> [Work order]
Copy the lines from the first one through the line containing "использование минимального количества", swapping "Wi-Fi" for "internet" and leaving everything else unchanged.

> [Source information]

******

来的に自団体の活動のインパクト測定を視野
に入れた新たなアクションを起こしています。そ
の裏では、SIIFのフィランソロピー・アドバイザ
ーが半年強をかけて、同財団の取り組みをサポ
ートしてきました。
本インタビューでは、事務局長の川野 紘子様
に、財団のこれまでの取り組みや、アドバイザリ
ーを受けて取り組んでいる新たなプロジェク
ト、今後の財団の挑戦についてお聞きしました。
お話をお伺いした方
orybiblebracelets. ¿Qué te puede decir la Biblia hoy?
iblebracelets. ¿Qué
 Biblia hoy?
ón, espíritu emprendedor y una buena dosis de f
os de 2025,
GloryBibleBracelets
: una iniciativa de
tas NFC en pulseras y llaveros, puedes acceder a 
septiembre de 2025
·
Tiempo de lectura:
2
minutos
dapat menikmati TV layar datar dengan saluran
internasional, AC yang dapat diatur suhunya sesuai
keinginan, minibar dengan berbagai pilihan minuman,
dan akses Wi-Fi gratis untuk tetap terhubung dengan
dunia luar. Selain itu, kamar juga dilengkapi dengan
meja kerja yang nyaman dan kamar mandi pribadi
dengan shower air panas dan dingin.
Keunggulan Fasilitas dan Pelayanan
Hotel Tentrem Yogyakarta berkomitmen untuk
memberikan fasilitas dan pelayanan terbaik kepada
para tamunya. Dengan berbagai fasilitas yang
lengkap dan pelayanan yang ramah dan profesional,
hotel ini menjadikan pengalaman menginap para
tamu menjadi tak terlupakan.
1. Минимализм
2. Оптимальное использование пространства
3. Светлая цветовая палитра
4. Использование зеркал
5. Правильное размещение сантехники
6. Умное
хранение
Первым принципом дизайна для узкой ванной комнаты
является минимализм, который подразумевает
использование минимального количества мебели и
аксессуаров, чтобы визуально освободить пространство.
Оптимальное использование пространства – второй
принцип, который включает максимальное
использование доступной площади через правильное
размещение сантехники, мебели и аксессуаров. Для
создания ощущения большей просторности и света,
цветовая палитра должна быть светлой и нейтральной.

******

> [Solved problem]
来的に自団体の活動のインパクト測定を視野
に入れた新たなアクションを起こしています。そ
の裏では、SIIFのフィランソロピー・アドバイザ
ーが半年強をかけて、同財団の取り組みをサポ
ートしてきました。
本インタビューでは、事務局長の川野 紘子様
に、財団のこれまでの取り組みや、アドバイザリ
ーを受けて取り組んでいる新たなプロジェク
ト、今後の財団の挑戦についてお聞きしました。
お話をお伺いした方
orybiblebracelets. ¿Qué te puede decir la Biblia hoy?
iblebracelets. ¿Qué
 Biblia hoy?
ón, espíritu emprendedor y una buena dosis de f
os de 2025,
GloryBibleBracelets
: una iniciativa de
tas NFC en pulseras y llaveros, puedes acceder a 
septiembre de 2025
·
Tiempo de lectura:
2
minutos
dapat menikmati TV layar datar dengan saluran
internasional, AC yang dapat diatur suhunya sesuai
keinginan, minibar dengan berbagai pilihan minuman,
dan akses internet gratis untuk tetap terhubung dengan
dunia luar. Selain itu, kamar juga dilengkapi dengan
meja kerja yang nyaman dan kamar mandi pribadi
dengan shower air panas dan dingin.
Keunggulan Fasilitas dan Pelayanan
Hotel Tentrem Yogyakarta berkomitmen untuk
memberikan fasilitas dan pelayanan terbaik kepada
para tamunya. Dengan berbagai fasilitas yang
lengkap dan pelayanan yang ramah dan profesional,
hotel ini menjadikan pengalaman menginap para
tamu menjadi tak terlupakan.
1. Минимализм
2. Оптимальное использование пространства
3. Светлая цветовая палитра
4. Использование зеркал
5. Правильное размещение сантехники
6. Умное
хранение
Первым принципом дизайна для узкой ванной комнаты
является минимализм, который подразумевает
использование минимального количества мебели и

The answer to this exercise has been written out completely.